RABT-000 - The Rest And Be Thankful

The Rest and be Thankful 2010

The Rest and be Thankful is part of the Military Road from Dumbarton to Inveraray.

Construction of the road was proposed in 1743.  A line was surveyed and marked out the following Spring by military engineers, Duguld Campbell and Brereton, along with the assistance of Archibald Campbell of Stonefield, who was sheriff- depute and Chamberlain of Argyll.

The Argyll section of the road, 34kms in length, was executed mainly between 1747 and 1749.  Up to 450 soldiers being employed, as well as contractors and workmen for tasks such as bridge building.  The road was completed under the direction of Major William Caulfield.

Expensive annual maintenance was carried out during the second half of the 18th century, but no major alterations were made.

In 1808, it was argued that the original line, took little account of the needs of carriages.  A survey for an alternative route was submitted but the Commissioners for Highland Roads and Bridges, considered that a mere improvement to the existing public road lay beyond their powers, and the project was not revived till 1814, when they assumed responsibility for all Military Roads.  Thereafter, the road was carefully maintained, with some re-alignment of the ascent to Rest and be Thankful.

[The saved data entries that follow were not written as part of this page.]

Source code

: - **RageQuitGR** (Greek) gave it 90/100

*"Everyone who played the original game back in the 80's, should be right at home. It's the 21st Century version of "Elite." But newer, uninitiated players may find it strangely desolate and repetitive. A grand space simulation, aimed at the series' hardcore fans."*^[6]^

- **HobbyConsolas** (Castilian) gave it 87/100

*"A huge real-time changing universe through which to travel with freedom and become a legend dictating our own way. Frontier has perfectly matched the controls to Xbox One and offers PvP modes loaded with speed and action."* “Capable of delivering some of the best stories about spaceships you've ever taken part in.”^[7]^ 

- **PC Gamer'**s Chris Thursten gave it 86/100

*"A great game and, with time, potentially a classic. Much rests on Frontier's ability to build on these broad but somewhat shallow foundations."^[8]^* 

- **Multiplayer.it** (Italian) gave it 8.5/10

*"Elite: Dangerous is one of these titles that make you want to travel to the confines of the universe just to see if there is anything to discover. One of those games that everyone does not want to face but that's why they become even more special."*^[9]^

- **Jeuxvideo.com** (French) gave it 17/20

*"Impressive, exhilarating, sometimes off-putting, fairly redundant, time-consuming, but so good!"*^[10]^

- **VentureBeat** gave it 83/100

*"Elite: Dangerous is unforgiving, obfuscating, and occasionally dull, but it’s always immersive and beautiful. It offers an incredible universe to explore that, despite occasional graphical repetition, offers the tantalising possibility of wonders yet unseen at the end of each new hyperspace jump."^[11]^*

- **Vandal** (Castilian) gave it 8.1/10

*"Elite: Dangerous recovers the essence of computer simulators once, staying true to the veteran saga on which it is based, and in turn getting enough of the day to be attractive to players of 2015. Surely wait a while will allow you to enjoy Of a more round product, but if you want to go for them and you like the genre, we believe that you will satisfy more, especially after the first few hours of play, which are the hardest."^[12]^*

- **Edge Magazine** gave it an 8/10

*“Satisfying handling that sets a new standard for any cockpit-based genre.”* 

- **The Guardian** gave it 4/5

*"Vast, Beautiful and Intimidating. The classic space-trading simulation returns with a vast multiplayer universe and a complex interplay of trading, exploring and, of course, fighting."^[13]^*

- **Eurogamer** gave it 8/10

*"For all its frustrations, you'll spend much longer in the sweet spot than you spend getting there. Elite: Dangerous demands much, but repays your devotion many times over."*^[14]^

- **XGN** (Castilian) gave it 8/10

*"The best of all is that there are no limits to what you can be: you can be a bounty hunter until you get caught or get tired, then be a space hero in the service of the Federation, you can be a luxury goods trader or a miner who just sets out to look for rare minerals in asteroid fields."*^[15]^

The original route remained little changed until the 1930s, when there was extensive alterations especially in Glen Croe and Glen Kinglas.  The old road runs along the bottom of the glen, it has an impressive ascent with hair pin bends to the summit of Glen Croe at the Rest and be Thankful.  For many years it was used for motor hill trials.

The modern road by passes 400m of the old line of the road at Larachpark and 1km further W.N.W is the “Wee Rest”.  This is probably the area described by Caulfield in his report of 1748, “that Ensign McCorkel, with 50 men were in Glen Croe, blowing away a rocky point of a mountain which projects in a rapid river, and saving the expensive of two bridges.

In the 30s however the A83 was diverted to the south of the river, leaving a 50m loop which climbs above the rocky gorge.  Vehicle had been able to use this part of the old road until a few years ago, but now large boulders have been placed at the end of the road to prevent vehicles getting through.

The bridge over the rocky gorge, has been named the Honeymoon Bridge, as sadly in the early 50s a car, with a honeymoon couple in it, crashed into the river Croe at that point.  Both of the occupants were killed.

The new Rest, approximately 3kms, begins its steady rise along the N.E slope of Glen Croe.  Nearly at the summit, there is a short cutting through the rock, then the road curves south into an acute hair pin bend.  A further 200m and the summit of the Rest and be Thankful is reached.

Does anyone know who the people are?

At the summit of the old Rest, a round headed granite headstone has been erected with the inscription:

Rest and be Thankful

Military Road Repaired

By 93rd Regiment 1768

Transferred to Commissioners for Highland Roads and Bridges

In the year 1814.

An earlier stone with the date 1748, was described by Pococke in 1760 as set into a semi-circular seat made of turf.

One of the first lorries coming up the Rest and breaking down.